Смеркалось, и в митрополичьих палатах зажгли свечи. Варлаам спустился в подполье, отомкнул замок. Со скрипом подалась железная решётка темницы. Стены поросли мхом. Сыро и зябко. Осторожно ступая, Варлаам приблизился к чёрному провалу ямы. В затхлом воздухе свеча погасла. Из каменного мешка раздался стон.
– Сказывай, Ананий, что великому князю наговаривал на меня?
– громко спросил Варлаам и прислушался.
– Вели смерти предать, отче. Зачем на смерть мученическую обрёк? Аль креста на те нет?
– Ужель мыслил, что прощу яз те, - забрызгал слюной Варлаам.
– Рясу носил, а про сан позабыл, доносил на меня? Догадывался яз о том и ране, да не ведал, кто в наушниках ходит.

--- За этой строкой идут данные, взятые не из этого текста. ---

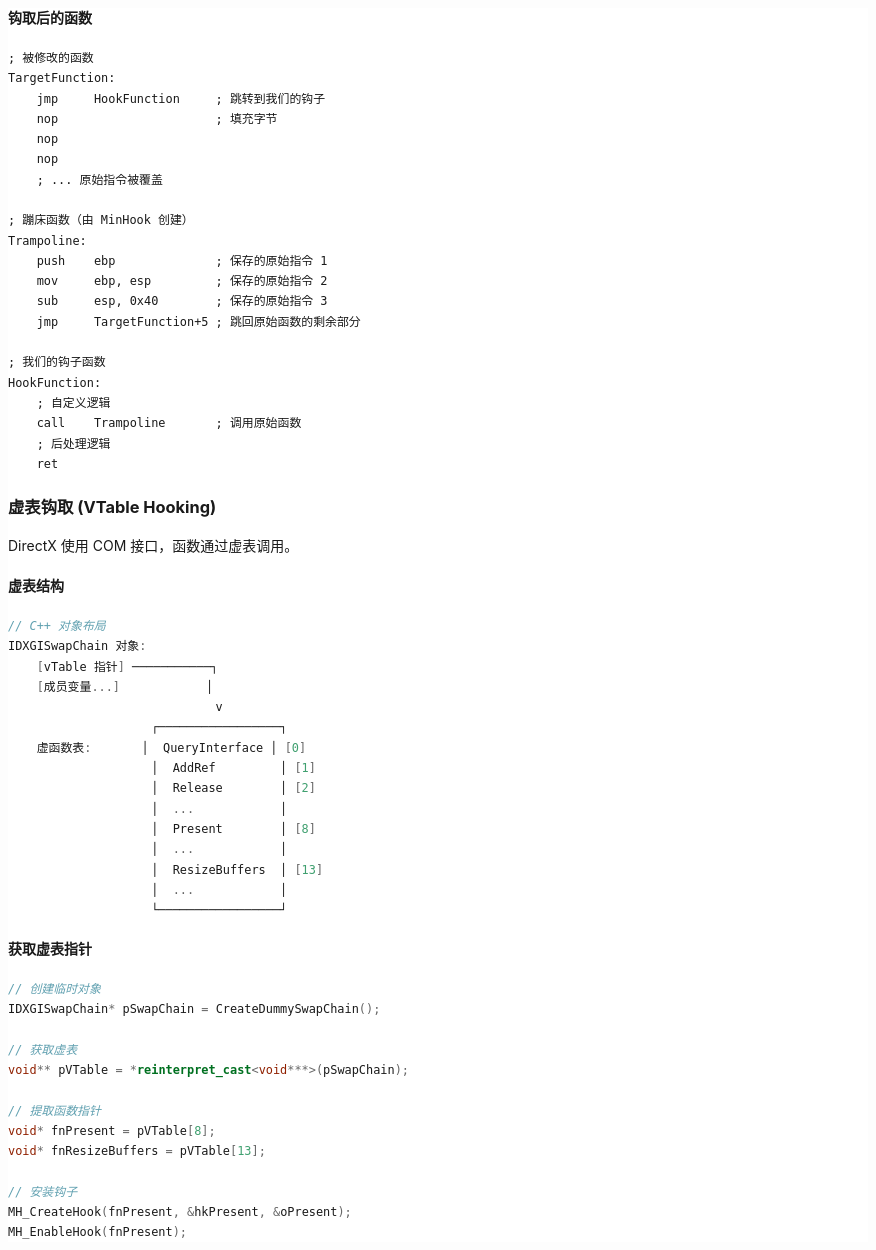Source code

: #### 钩取后的函数

```assembly
; 被修改的函数
TargetFunction:
    jmp     HookFunction     ; 跳转到我们的钩子
    nop                      ; 填充字节
    nop
    nop
    ; ... 原始指令被覆盖

; 蹦床函数（由 MinHook 创建）
Trampoline:
    push    ebp              ; 保存的原始指令 1
    mov     ebp, esp         ; 保存的原始指令 2
    sub     esp, 0x40        ; 保存的原始指令 3
    jmp     TargetFunction+5 ; 跳回原始函数的剩余部分

; 我们的钩子函数
HookFunction:
    ; 自定义逻辑
    call    Trampoline       ; 调用原始函数
    ; 后处理逻辑
    ret
```

### 虚表钩取 (VTable Hooking)

DirectX 使用 COM 接口，函数通过虚表调用。

#### 虚表结构

```cpp
// C++ 对象布局
IDXGISwapChain 对象:
    [vTable 指针] ───────────┐
    [成员变量...]            │
                             v
                    ┌─────────────────┐
    虚函数表:       │  QueryInterface │ [0]
                    │  AddRef         │ [1]
                    │  Release        │ [2]
                    │  ...            │
                    │  Present        │ [8]
                    │  ...            │
                    │  ResizeBuffers  │ [13]
                    │  ...            │
                    └─────────────────┘
```

#### 获取虚表指针

```cpp
// 创建临时对象
IDXGISwapChain* pSwapChain = CreateDummySwapChain();

// 获取虚表
void** pVTable = *reinterpret_cast<void***>(pSwapChain);

// 提取函数指针
void* fnPresent = pVTable[8];
void* fnResizeBuffers = pVTable[13];

// 安装钩子
MH_CreateHook(fnPresent, &hkPresent, &oPresent);
MH_EnableHook(fnPresent);
```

– Будь проклят ты, дьявол!
– заревел дико Ананий. Митрополит прошептал:
– Свят, свят! Прости, Господи, грехи мои. Сутулясь, долго громыхал замком, всё не мог повернуть ключ. Потом, медленно ступая, поднялся по винтовой лестнице. У выхода заметил поджидавшего Паисия, сказал:
– Вели помолиться за упокой души Анания.
Воротился митрополит в палату, взял Евангелие, но читать не мог. Проклятье Анания мешало. Злился Варлаам. От обеда отказался.
Келарь свечи зажёг, покосился на митрополита. На пороге, чуть не сбив с ног келаря, появился великий князь.
Василий вошёл в палату стремительно. Не приседая, заговорил раздражённо:
– Прослышал я, отче, что ты кинул в темницу монаха Анания. Верно ли?
– прищурился.
Митрополит ответил тихо:
– Монах именем Ананий, сыне, в яме сидит и там смерть примет за прегрешения свои.
– Вона как?
– недобро проговорил Василий.
– Это ты, отче, так мыслишь. А будет по-моему! Того Анания освободи. Вину его я на себя принимаю. И ты, отче, наперёд помни: волен ты грех отпускать, а казнить я - государь!
Царевич Богатырь, разграбив окраину рязанской земли, с богатой добычей уходил в Крым.
Молод царевич, но удачлив, всё рассчитал, и осень поздняя, на Руси в такую пору не ждут ордынцев, к зиме и казачьих дозоров в степи поуменьшилось, неожиданным набег будет.
Царевич готовился к набегу с того весеннего дня лета тысяча пятьсот пятнадцатого, когда в бахчисарайском дворце умер хан Менгли-Гирей и новым ханом всей крымской орды стал его сын Магмет-Гирей, отец Богатыря…
Государю недужилось, и ханского посла, молодого мурзу, принимал князь Одоевский. Письмо хана Магмет-Гирея мурза вручил Одоевскому в посольской избе. Князь не стал читать при мурзе ханскую грамоту, а, щедро одарив посла и выпроводив, позвал дьяка Морозова.